── Extracted data ──
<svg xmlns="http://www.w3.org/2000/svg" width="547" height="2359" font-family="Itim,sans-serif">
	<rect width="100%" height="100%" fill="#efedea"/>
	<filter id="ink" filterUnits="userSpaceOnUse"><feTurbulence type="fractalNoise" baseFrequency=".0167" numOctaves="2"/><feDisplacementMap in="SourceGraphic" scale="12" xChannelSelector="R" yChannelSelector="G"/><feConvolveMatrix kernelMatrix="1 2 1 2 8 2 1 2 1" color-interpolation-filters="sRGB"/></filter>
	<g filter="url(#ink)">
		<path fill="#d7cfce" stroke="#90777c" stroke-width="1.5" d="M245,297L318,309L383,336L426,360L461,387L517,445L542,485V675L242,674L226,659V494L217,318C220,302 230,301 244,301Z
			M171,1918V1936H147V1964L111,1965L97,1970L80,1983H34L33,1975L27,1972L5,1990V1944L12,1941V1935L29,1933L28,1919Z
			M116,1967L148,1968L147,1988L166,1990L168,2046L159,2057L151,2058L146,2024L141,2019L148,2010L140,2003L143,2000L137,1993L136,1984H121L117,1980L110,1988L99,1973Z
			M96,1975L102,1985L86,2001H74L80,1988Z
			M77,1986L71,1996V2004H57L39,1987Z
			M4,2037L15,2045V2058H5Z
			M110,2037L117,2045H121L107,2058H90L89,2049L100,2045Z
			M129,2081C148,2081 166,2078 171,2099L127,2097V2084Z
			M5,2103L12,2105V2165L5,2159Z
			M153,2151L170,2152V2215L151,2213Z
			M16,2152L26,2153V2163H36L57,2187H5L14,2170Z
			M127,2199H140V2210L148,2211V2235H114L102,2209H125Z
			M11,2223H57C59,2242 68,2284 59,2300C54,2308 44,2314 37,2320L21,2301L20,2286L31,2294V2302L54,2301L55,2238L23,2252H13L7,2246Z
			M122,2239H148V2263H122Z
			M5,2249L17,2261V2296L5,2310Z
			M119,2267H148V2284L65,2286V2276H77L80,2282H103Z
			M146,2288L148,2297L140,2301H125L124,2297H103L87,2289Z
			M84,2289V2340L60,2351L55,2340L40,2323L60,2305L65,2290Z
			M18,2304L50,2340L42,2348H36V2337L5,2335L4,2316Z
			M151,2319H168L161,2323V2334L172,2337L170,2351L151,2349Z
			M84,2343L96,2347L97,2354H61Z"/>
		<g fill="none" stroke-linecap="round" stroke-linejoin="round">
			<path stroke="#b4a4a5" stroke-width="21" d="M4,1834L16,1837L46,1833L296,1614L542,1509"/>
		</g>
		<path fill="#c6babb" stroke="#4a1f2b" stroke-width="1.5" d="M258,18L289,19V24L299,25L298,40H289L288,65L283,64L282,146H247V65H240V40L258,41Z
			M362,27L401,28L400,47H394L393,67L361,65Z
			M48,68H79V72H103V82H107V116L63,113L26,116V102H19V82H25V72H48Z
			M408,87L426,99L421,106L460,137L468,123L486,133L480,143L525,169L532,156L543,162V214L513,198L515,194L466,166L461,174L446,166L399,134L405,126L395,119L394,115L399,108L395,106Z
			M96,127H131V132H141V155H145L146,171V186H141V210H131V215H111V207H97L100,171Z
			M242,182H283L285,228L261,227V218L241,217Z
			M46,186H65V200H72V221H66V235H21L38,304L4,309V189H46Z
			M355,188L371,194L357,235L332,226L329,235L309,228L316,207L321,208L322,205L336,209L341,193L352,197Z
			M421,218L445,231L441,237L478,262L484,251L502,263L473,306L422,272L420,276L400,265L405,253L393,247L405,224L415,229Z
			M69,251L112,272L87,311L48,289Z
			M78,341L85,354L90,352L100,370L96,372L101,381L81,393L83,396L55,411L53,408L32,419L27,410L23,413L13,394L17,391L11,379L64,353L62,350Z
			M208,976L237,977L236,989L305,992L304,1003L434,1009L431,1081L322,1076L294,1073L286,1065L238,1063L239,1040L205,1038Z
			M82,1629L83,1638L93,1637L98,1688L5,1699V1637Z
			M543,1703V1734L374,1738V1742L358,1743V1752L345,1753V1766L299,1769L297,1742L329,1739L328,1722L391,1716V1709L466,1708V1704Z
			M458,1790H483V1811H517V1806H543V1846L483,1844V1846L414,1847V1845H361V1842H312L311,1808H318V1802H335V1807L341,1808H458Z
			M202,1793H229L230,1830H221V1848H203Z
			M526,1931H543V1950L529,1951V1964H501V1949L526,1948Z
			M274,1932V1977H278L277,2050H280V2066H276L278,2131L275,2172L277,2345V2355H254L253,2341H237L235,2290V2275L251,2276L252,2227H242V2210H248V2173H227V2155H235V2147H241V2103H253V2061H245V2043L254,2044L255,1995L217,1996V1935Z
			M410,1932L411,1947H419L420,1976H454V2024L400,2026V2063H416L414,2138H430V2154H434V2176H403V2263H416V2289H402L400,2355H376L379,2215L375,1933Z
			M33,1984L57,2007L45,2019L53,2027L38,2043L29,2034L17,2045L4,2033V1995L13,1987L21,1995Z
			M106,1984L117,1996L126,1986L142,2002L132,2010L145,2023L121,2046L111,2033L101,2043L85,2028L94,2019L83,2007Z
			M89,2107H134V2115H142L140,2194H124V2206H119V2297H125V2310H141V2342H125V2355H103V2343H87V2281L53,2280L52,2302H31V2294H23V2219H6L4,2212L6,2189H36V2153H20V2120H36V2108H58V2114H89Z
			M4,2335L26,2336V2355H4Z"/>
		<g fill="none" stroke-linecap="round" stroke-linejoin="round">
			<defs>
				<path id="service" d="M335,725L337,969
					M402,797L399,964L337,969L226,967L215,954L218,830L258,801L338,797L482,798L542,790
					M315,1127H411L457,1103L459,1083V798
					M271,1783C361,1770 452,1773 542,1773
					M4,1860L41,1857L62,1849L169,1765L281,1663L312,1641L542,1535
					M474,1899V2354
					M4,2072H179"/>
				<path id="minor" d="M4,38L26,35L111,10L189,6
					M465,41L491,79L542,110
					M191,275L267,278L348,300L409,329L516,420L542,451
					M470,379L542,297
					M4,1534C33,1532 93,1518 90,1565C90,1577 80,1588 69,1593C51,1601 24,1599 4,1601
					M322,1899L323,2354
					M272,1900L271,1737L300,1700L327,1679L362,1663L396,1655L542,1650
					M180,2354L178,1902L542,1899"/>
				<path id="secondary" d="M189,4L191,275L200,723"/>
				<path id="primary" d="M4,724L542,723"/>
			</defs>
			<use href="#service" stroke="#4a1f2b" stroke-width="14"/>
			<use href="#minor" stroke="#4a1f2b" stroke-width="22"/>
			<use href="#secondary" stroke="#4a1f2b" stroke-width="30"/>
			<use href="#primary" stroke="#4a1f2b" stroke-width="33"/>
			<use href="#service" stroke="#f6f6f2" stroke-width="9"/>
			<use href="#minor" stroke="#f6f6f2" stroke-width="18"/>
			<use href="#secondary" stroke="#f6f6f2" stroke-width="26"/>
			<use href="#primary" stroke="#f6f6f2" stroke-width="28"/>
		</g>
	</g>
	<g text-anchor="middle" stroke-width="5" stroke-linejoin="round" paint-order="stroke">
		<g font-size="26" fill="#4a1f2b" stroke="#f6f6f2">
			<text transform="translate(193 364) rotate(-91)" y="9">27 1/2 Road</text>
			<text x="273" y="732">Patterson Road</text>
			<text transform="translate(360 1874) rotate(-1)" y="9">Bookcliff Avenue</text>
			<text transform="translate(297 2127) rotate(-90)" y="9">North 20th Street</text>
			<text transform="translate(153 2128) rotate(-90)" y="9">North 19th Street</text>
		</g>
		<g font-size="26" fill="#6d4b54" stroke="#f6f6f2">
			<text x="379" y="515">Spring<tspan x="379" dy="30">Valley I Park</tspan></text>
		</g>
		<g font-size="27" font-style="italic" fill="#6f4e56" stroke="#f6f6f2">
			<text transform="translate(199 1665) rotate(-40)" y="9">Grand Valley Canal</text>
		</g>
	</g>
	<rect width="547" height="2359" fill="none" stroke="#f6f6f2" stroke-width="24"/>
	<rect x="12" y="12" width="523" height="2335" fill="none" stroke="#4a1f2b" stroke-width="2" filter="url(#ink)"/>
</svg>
───
**Instructions for the task**.
The lines to copy are those in the listing that contain "primary".

**Task output**.
				<path id="primary" d="M4,724L542,723"/>
			<use href="#primary" stroke="#4a1f2b" stroke-width="33"/>
			<use href="#primary" stroke="#f6f6f2" stroke-width="28"/>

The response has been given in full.